▼

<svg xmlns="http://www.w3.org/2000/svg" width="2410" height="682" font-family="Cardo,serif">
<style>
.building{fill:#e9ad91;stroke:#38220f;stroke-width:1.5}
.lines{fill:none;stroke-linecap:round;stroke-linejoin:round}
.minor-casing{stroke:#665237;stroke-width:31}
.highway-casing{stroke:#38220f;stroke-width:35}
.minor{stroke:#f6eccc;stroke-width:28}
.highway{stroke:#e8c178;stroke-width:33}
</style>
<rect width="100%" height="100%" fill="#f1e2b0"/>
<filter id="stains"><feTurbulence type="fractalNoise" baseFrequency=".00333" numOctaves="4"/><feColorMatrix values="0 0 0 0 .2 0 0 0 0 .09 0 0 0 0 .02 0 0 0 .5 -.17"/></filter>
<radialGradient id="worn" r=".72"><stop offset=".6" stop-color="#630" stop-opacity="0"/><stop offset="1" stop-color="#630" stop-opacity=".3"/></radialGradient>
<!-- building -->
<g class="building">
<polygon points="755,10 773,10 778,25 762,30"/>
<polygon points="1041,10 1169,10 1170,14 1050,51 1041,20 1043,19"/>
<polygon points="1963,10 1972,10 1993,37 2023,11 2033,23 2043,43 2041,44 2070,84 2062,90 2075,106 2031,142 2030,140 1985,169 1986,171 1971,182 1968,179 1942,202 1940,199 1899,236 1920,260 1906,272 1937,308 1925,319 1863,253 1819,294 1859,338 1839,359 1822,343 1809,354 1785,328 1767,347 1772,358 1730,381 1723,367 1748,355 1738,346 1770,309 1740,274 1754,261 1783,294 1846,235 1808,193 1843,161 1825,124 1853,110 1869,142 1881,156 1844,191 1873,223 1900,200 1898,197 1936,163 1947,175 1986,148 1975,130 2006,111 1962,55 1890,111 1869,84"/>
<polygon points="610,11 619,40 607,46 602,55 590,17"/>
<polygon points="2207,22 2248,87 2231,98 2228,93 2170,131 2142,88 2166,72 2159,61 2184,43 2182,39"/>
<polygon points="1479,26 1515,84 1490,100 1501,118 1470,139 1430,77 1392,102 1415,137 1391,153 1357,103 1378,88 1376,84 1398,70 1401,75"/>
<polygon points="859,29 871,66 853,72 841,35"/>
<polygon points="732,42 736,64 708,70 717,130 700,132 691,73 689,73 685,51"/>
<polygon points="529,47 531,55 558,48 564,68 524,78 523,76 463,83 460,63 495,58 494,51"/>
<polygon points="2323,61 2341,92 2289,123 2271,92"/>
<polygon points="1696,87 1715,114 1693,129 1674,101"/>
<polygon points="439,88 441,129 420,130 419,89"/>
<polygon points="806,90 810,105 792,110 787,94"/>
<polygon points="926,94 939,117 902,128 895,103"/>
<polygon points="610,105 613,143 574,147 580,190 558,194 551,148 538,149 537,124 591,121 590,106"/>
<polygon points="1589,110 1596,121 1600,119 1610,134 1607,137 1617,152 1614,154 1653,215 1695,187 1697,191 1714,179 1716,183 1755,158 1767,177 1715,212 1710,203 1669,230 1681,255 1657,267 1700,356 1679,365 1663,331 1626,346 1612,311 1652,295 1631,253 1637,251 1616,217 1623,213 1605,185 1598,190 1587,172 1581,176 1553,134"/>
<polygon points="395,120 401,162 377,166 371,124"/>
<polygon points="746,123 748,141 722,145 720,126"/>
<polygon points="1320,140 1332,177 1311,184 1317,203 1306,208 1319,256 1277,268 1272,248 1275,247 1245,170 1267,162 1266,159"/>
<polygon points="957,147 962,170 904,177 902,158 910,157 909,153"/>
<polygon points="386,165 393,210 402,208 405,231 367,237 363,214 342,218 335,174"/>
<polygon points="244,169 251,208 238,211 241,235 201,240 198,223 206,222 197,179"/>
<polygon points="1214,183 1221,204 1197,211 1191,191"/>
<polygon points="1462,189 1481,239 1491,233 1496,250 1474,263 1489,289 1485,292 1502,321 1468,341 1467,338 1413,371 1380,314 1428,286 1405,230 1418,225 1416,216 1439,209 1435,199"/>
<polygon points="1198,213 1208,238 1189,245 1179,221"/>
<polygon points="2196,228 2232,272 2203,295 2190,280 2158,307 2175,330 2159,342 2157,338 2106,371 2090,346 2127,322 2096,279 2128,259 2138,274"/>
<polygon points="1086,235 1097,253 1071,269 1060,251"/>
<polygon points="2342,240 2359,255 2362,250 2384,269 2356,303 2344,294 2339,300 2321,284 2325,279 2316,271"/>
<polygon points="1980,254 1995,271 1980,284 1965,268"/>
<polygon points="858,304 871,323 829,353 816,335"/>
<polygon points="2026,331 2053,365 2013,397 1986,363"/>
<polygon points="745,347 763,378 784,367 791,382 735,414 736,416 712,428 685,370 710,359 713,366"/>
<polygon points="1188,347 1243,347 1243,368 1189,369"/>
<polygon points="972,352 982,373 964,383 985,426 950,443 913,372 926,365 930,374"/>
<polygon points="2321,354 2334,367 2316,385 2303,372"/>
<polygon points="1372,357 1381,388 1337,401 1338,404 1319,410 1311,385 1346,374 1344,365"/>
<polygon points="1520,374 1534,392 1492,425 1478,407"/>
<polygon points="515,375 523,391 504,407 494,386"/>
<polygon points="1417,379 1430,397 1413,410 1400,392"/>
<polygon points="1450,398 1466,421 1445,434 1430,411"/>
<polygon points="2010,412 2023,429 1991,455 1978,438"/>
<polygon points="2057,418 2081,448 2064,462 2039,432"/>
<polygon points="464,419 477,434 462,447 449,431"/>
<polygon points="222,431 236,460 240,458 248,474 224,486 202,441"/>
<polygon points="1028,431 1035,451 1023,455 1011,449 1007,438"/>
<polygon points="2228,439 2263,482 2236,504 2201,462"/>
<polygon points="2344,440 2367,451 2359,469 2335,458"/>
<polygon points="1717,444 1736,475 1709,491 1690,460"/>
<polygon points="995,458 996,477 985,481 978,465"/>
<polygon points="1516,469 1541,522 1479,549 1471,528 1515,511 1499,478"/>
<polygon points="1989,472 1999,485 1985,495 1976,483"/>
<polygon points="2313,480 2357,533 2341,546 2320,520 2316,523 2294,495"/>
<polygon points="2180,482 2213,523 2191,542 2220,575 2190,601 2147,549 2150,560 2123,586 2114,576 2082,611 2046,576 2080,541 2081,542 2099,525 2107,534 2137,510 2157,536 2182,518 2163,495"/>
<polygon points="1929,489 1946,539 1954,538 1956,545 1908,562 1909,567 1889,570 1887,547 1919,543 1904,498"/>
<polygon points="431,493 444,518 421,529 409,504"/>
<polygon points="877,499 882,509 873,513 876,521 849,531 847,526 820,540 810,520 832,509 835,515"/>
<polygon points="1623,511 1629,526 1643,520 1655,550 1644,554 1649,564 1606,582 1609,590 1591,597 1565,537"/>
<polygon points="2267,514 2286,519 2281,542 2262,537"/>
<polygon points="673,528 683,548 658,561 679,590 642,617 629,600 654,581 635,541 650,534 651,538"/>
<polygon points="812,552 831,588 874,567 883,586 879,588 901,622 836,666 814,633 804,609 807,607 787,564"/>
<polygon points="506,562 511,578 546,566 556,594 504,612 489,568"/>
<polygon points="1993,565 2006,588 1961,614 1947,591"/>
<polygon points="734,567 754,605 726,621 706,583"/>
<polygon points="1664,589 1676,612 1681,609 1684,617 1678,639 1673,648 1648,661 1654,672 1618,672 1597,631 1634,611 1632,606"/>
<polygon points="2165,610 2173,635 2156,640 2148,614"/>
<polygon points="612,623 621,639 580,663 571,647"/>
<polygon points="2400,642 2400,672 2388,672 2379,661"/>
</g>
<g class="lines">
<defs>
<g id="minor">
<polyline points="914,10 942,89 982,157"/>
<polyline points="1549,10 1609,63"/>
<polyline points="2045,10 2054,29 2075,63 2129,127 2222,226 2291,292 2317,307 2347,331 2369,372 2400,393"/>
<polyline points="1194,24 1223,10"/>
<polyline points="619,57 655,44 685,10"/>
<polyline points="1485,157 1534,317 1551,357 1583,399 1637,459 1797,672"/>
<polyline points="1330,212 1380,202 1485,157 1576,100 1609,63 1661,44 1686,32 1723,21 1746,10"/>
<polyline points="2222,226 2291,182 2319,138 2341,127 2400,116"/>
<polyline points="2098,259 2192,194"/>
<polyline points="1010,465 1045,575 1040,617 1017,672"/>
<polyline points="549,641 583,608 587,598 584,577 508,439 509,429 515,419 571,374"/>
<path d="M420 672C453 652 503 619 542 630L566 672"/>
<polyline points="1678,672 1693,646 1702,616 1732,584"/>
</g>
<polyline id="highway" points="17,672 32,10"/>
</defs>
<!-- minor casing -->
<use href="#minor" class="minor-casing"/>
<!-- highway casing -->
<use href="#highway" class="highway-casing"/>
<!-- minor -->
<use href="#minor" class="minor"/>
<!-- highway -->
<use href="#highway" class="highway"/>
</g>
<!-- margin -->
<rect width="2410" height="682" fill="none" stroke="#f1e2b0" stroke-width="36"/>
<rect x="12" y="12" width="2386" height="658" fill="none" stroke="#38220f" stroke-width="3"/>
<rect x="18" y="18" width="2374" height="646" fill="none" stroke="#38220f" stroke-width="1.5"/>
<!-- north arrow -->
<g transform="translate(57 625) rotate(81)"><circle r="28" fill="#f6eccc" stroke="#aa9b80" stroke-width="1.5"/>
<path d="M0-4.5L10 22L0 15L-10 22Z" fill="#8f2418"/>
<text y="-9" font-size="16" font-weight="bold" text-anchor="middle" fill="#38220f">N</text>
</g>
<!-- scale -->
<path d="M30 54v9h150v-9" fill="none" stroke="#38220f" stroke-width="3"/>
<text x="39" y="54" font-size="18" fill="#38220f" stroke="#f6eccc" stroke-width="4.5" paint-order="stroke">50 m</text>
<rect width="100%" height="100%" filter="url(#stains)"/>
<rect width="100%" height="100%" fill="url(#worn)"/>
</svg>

▲

Show each line from the listing above that includes the word "lines".

.lines{fill:none;stroke-linecap:round;stroke-linejoin:round}
<g class="lines">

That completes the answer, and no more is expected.